◆ What needs to be done ◆
Return the text lines of every record below without any changes, omitting the pictures from your answer.

[Dataset entries]

--------------------------------

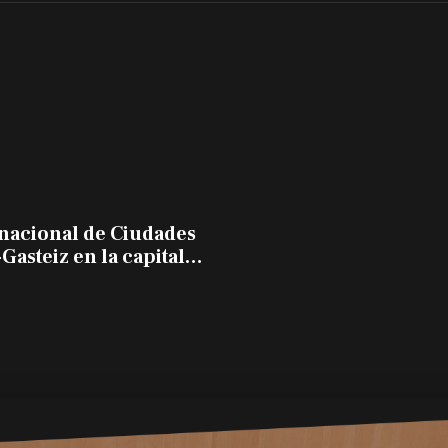
rnacional de Ciudades
Gasteiz en la capital
 con 30 ciudades de 20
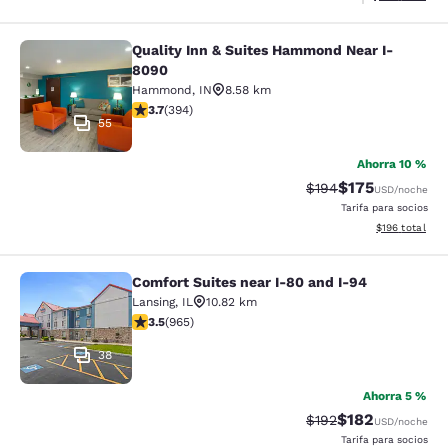
Quality Inn & Suites Hammond Near I-
Quality Inn & Suites Hammond Near
8090
Hammond
,
IN
8.58 km
Calificación de 3.71 estrellas. Bueno. 394 reseñas
3.7
(
394
)
55
Ahorra 10 %
$175
Tarifa tachada:
Tarifa reducida:
$194
USD
/noche
Tarifa para socios
Ver detalles t
$196
total
Comfort Suites near I-80 and I-94
Comfort Suites near I-80 and I-94
Lansing
,
IL
10.82 km
Calificación de 3.5 estrellas. Bueno. 965 reseñas
3.5
(
965
)
38
Ahorra 5 %
$182
Tarifa tachada:
Tarifa reducida:
$192
USD
/noche
Tarifa para socios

--------------------------------

◆ Written response ◆
rnacional de Ciudades
Gasteiz en la capital
 con 30 ciudades de 20
Quality Inn & Suites Hammond Near I-
Quality Inn & Suites Hammond Near
8090
Hammond
,
IN
8.58 km
Calificación de 3.71 estrellas. Bueno. 394 reseñas
3.7
(
394
)
55
Ahorra 10 %
$175
Tarifa tachada:
Tarifa reducida:
$194
USD
/noche
Tarifa para socios
Ver detalles t
$196
total
Comfort Suites near I-80 and I-94
Comfort Suites near I-80 and I-94
Lansing
,
IL
10.82 km
Calificación de 3.5 estrellas. Bueno. 965 reseñas
3.5
(
965
)
38
Ahorra 5 %
$182
Tarifa tachada:
Tarifa reducida:
$192
USD
/noche
Tarifa para socios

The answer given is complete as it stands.